■ DOCUMENT EXTRACT ■
=== Section Start ===

The Plain Language Commission has given Mr Major a Golden Rhubarb Trophy for the most confusing government document of the year, a category where as the winner might say, there is "not inconsiderable competition".

According to the commission - a commercially run gobbledegook watchdog body - the winner is the Northern Ireland settlement proposals, contained in an 11,000-word booklet entitled Frameworks for the Future.

Martin Cutts, director of the commission, is scathing in his judgement. He points out: "One sentence runs to 121 words and others exceed 70. The average is 35 words per sentence. If a topic is complex, an average of 15 to 20 would be reasonable."

In paragraph 46, picked out by the commission, the document says in no fewer than 67 words, that if there is a problem, everybody will sit down to talk about it. It summarises thus: "Where either government considers that any institution, established as part of the overall accommodation, is not properly functioning within the Agreement or that a breach of the Agreement has otherwise occurred, the Conference shall consider the matter on the basis of a shared commitment to arrive at a common position or, where that is not possible, to agree a procedure to resolve the difference between them."

=== Section End ===

[Collected data]
=== Section Start ===

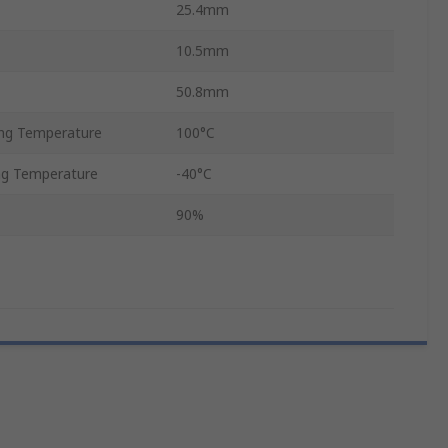
25.4mm
10.5mm
50.8mm
ng Temperature
100°C
g Temperature
-40°C
90%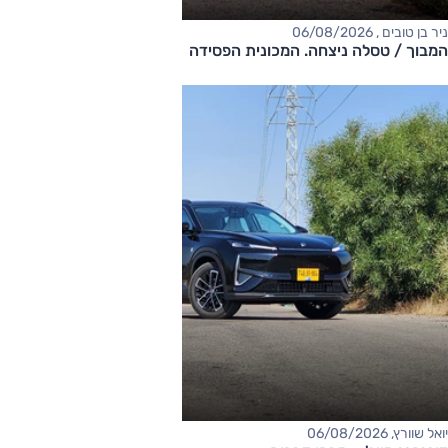
ניר בן טובים , 06/08/2026
המבוך / טסלה ניצחה. המכונית הפסידה
יואל שוורץ, 06/08/2026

=== Section End ===

■ WORK ORDER 1 ■
Update the article on the Golden Rhubarb Trophy by writing out its passage starting with "The Plain Language" and going on through "for the Future.", putting "Golden Rhubarb Award" wherever "Golden Rhubarb Trophy" appears.
■ WORK ORDER 2 ■
Answer these questions from the article on the Golden Rhubarb Trophy:
(a) What is the title of the booklet that contains the Northern Ireland settlement proposals?
(b) How many words long is the longest sentence in that booklet?
(c) Which paragraph of the document did the commission pick out?
■ WORK ORDER 3 ■
Pick up the article on the Golden Rhubarb Trophy after its final sentence and continue it.

■ EXPECTED OUTPUT 1 ■
The Plain Language Commission has given Mr Major a Golden Rhubarb Award for the most confusing government document of the year, a category where as the winner might say, there is "not inconsiderable competition".

According to the commission - a commercially run gobbledegook watchdog body - the winner is the Northern Ireland settlement proposals, contained in an 11,000-word booklet entitled Frameworks for the Future.

■ EXPECTED OUTPUT 2 ■
(a) Frameworks for the Future
(b) 121 words
(c) Paragraph 46

■ EXPECTED OUTPUT 3 ■
Mr Major was nominated for the award by several citizens of Belfast who bought the booklet when it came out last February to try to discover where the peace process was going, and were little the wiser for reading it.

The document is not all the Prime Minister's own work, of course, but he is still entitled to the award as a signatory to the agreement, and because he wrote the foreword.

Mr Cutts concludes: "Nobody likes being negative about such a document, but Mr Major has made a public commitment to plain English in his Citizen's Charter, and this booklet fails to fulfil it."